TEXTO FORNECIDO:
=====

É uma intervenção que, muitas vezes, vai além do doente e da família?

“Sim, nos centros de reabilitação, como o de Alcoitão, por exemplo, às vezes contactamos a empresa onde o doente trabalha, para ajudar a adaptar o local de trabalho à nova condição. Ou podemos contactar os serviços municipais para ajudar a encontrar uma casa acessível. É um trabalho feito em várias frentes, com o objetivo de criar integração familiar e social, quando isso é possível.”

E nas pequenas incapacidades, que são a maioria, associadas a doenças músculo-esqueléticas, como atuam?

“As doenças inflamatórias agudas, como as tendinites ou lombalgias, e as recuperações após fratura são uma parte importante do nosso trabalho. Quando há um processo inflamatório ou uma fratura, além da eventual cirurgia e da medicação, é importante intervir na área da reabilitação. Por exemplo, uma perna que foi operada, depois de tirar o gesso, tem menos músculo e pode ter articulações que perderam a capacidade de mobilização. Trabalhar a recuperação da função nestes casos, depois de um processo agudo, é uma competência da medicina de reabilitação.”

É importante o controlo da dor, seja nas grandes ou pequenas incapacidades?

“Muito importante. Além da medicação, temos uma panóplia de recursos próprios como as correntes elétricas, as onda-curtas, os ultrassons, o laser médico e, um pouco mais invasiva, a mesoterapia. Temos de diminuir a dor para iniciar o processo de fortalecimento muscular, feito pelos técnicos, nomeadamente os fisioterapeutas.”

Ainda é frequente que se confunda o fisiatra e o fisioterapeuta?

=====

REGISTOS APRESENTADOS:
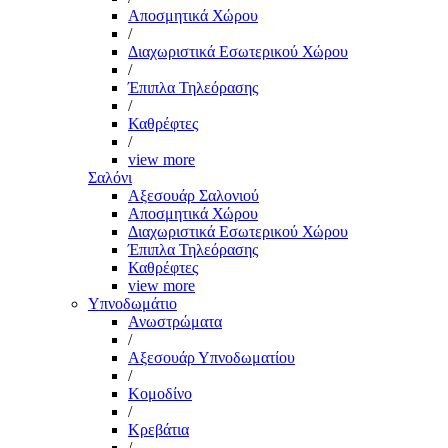
Αποσμητικά Χώρου
/
Διαχωριστικά Εσωτερικού Χώρου
/
Έπιπλα Τηλεόρασης
/
Καθρέφτες
/
view more
Σαλόνι
Αξεσουάρ Σαλονιού
Αποσμητικά Χώρου
Διαχωριστικά Εσωτερικού Χώρου
Έπιπλα Τηλεόρασης
Καθρέφτες
view more
Υπνοδωμάτιο
Ανωστρώματα
/
Αξεσουάρ Υπνοδωματίου
/
Κομοδίνο
/
Κρεβάτια
/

=====

TAREFAS A REALIZAR:
A - Segundo o texto, que centro de reabilitação é dado como exemplo?
B - Reescreva o trecho do texto de "É uma intervenção" a "músculo-esqueléticas, como atuam?", substituindo "empresa" por "entidade empregadora".
C - Enumere todos os recursos próprios para o controlo da dor que o texto menciona além da medicação.
Baseie-se apenas no texto para responder.

RESPOSTAS AO EXERCÍCIO:
A - O centro de reabilitação de Alcoitão.

B -
É uma intervenção que, muitas vezes, vai além do doente e da família?

“Sim, nos centros de reabilitação, como o de Alcoitão, por exemplo, às vezes contactamos a entidade empregadora onde o doente trabalha, para ajudar a adaptar o local de trabalho à nova condição. Ou podemos contactar os serviços municipais para ajudar a encontrar uma casa acessível. É um trabalho feito em várias frentes, com o objetivo de criar integração familiar e social, quando isso é possível.”

E nas pequenas incapacidades, que são a maioria, associadas a doenças músculo-esqueléticas, como atuam?

C - As correntes elétricas, as onda-curtas, os ultrassons, o laser médico e a mesoterapia.